▶ DOCUMENT SECTION
Bodacc

Bodacc is a scraper application that scrape every Bodacc announcements (2008-actual year) on the DILA website in a Postgresql database Bodacc

Getting Started

These instructions will get you a copy of the project up and running on your local machine for development and testing purposes.

Prerequisites

Be sure to have Ruby >= 2.3.4 and Docker

Installing gems

Clone the repository and install all necessary gem by running the following command:

$> bundle install

Launch scraper (local without docker)

The repository include a dump of the empty database called "structure.sql". Create your database with it by running the following command:

$ pg_dump bodacc < structure.sql

The database is bodacc

bodacc
  ├── bilans
  ├── immatriculations
  ├── modifications
  ├── pcls
  └── radiations

Then you just have to launch the script:

$ DATABASE_URL=postgres://localhost:5432/bodacc ruby main.rb
$ DATABASE_URL=postgres://localhost:5432/bodacc ruby main.rb 2009

Launch scraper (local with docker)

$ docker-compose build
$ docker run <tag name>

Launch scraper (production with docker)

Create a docker-compose.yml including all your configurations

$ bin/deploy

How it works

The first time you use the scraper it will download every bodacc announcements from 2008 to now. After that, if you launch the same command again, it will only download announcements that were posted after the last parution_at datetime.

▶ TRY IT
Carry on the Bodacc scraper guide from its last sentence, in the same style.

▶ SOURCE MATERIAL
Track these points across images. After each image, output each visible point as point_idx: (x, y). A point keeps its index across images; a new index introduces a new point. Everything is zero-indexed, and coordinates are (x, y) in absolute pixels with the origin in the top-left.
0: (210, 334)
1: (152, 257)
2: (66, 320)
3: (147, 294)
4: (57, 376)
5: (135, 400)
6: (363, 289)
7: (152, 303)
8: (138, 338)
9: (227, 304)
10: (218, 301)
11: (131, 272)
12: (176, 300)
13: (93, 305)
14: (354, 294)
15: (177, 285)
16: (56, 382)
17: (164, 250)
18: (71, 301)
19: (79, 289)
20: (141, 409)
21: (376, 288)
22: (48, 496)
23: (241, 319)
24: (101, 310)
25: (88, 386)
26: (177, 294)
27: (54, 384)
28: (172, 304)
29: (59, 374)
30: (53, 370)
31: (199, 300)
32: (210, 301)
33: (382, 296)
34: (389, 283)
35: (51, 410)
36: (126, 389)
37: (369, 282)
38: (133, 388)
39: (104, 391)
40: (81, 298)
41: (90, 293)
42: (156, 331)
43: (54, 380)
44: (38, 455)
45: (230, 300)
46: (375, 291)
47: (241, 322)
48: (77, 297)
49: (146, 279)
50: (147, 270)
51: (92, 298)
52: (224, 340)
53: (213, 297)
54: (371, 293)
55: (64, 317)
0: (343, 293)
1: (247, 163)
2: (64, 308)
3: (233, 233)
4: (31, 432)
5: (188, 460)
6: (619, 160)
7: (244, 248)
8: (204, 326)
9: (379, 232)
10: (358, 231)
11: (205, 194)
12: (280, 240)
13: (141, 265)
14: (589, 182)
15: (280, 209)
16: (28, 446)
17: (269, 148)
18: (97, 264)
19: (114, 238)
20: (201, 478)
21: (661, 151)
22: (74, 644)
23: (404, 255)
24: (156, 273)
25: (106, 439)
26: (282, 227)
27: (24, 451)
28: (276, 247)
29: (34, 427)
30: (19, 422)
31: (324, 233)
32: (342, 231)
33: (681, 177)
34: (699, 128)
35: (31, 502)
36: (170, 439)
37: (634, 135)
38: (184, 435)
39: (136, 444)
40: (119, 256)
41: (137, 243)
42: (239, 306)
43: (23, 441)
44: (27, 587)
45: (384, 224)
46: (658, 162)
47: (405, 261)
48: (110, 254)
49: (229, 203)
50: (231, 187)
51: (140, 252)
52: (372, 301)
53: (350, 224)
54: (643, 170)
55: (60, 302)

▶ ANSWER BOX
Bodacc use the Nokogiri gem and the Mechanize gem in order to scrape and download every files. After unzipping them, the script inserts them into the bodacc database.

If you use this scraper for the first time be aware that inserting everything from 2008 to the year before actual will take a lot of time (you'll have time to watch the Star Wars saga with all the bonuses ... twice). In fact the files weigh about 2-3 GB !!!

Possible errors

Based on a maintained site, the scraper may not work in many cases:

  • The url is note the same anymore https://echanges.dila.gouv.fr/OPENDATA/BODACC/<actual year>, if this is the case, change it inside services/actual.rb
  • The url is note the same anymore https://echanges.dila.gouv.fr/OPENDATA/BODACC/FluxHistoriques, if this is the case, change it inside services/archives.rb
  • Not enough space on the server ?